Much has been written about Norman Mailer. He is certainly one of the most famous authors of the last century. And while his prodigious writing talent is the source of most of that fame, his innate ability as a self promoter and a publicity magnate bear a large percentage of the responsibility as well. Two time Pulitzer Prize winner. Co-founder of The Village Voice. Harvard and Sorbonne alum. Persevering pugilist. Bad film director. Unpredictable chat show guest. His life seemed to be made for the television medium he grew up and grew old with.

Mailer and his contemporaries such as Truman Capote, Hunter S. Thompson, Tom Wolfe and more, are given credit for innovating what came to be known as narrative nonfiction, or the new journalism. And certainly Mailer’s works like The Executioner’s Song and The Armies of the Night are fascinating examples of truth scaling literary heights.

But I’d like to focus this post on Norman Mailer’s big bang fiction beginning. In 1948, Rinehart and Company published The Naked And The Dead. A big, meaty, page-turning and thought provoking novel of World War II. It was immediately met with a fusillade of praise. Time Magazine called it “the best novel yet about World War II. Newsweek said it was “brutal, agonizing, astonishingly thoughtful.” The Providence Journal hailed it as “the most important novel since Moby-Dick.”

The Naked And The Dead, along with James Jone’s From Here To Eternity and Irwin Shaw’s The Young Lions, tower above the infinite number of novels that sprung from that conflict. But Mailer, who was only twenty-four when he penned his masterpiece, seems, to this writer, to have best captured all the savagery, heroism, boredom, bravery, cowardice and and terrible coincidence that were part of that gigantic struggle.

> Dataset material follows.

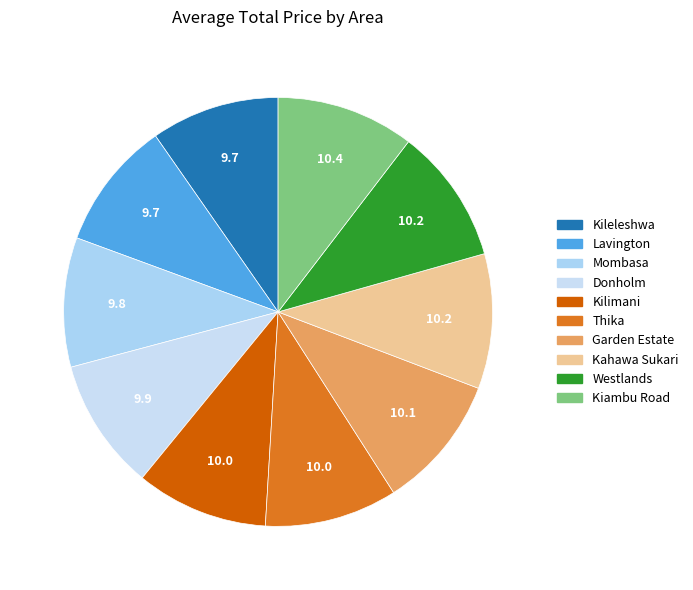

How many slices are in this pie chart?

10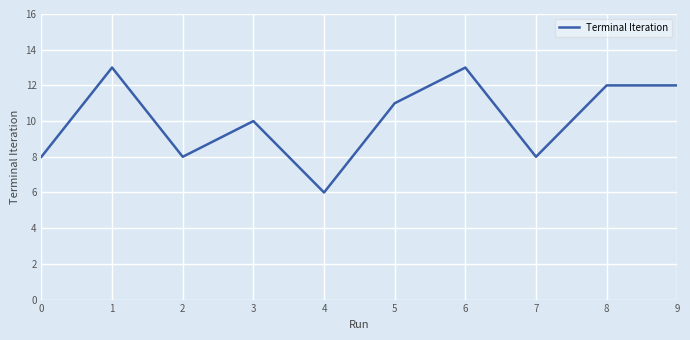

What is the ratio of the value at 1 to the value at 6?

1.0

The author tells his tale by focusing mostly on one platoon engaged in the battle for possession of the Japanese-held island of Anopopei in the South Pacific. Through the troop-ship taking them ashore to the rain-soaked days and nights in pup tents continually being blown away, to the final mission undertaken to provide recon for the larger invading force, Mailer weaves a tapestry of men engaged in human endeavor no human should be forced to endure. Cutting back and forth between the men on the island and their lives prior to the war, we live with this cross-section of Americans that have since become rather stilted stereotypes in lesser hands. But with Mailer at the helm, their fears, their desires, their longing for home and a safer place is mesmerizing. So too is the bigger picture that they are part of, as the author parallels the squad’s struggles with the battalion commander’s intricate offensive that must be achieved at any cost. And always looming overhead, for officer and enlisted man alike, is the constant need to come to grips with why they have to be where they are and whether they’re really making any difference at all.

Not unlike Orson Welles, who created a sensation in his youth with his film, Citizen Kane, a young Mailer wrote the great book about the great war. And while subsequent efforts in his long and storied life garnered fame and recognition for him as well as his works, none ever eclipsed the power of The Naked And The Dead.